Skipping lightly over the details of my (somewhat painful) GEOS learning curve, I'm delighted to say that the code has landed in master and is basking in the green glow from the build bot badges.
And now the whole point of the exercise: how much better is the new code in GEOS?
It exhibits the expected improvement in robustness, since a GEOS test which actually depended on a thrown TopologyException (due to the now-removed call to Geometry::intersection() ) had to be modified to handle a successful return.
Most importantly, there is a dramatic improvement in performance. Here's some numbers from running the GEOS InteriorPointArea performance test:
Data size | Time | Time OLD |
Improvement | Time Centroid |
---|---|---|---|---|
100 | .8 ms | 86 ms | x 100 | 1 ms |
1000 | 6 ms | 144 ms | x 24 | 12 ms |
10,000 | 55 ms | 672 ms | x 12 | 107 ms |
100,000 | 508 ms | 6,714 ms | x 13 | 961 ms |
1,000,000 | 5,143 ms | 73,737 ms | x 14 | 11,162 ms |
Some observations:
- The performance test uses synthetic data (sine stars). Real-world datasets are likely to show significantly better times ( 80x better in some cases, based on JTS timings)

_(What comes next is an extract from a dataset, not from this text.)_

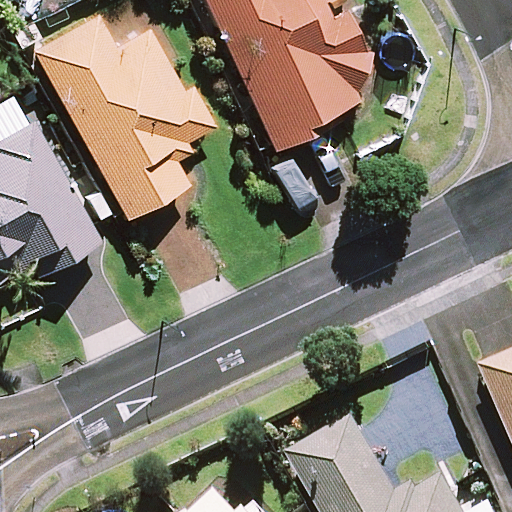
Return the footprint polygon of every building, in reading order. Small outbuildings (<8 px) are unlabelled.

- The largest improvement is for small geometries, which is nice since these are more common
- InteriorPoint is now actually faster than the Centroid computation. This is also good news, since users were often tempted to try and use centroids instead of interior points, despite the known issues.
Future Work
Running the identical performance test in JTS is still faster, by roughly 5x. This may be due to the advantages of JIT compilation and memory management. It may also indicate there is room for improvement by making GEOS smarter about data handling.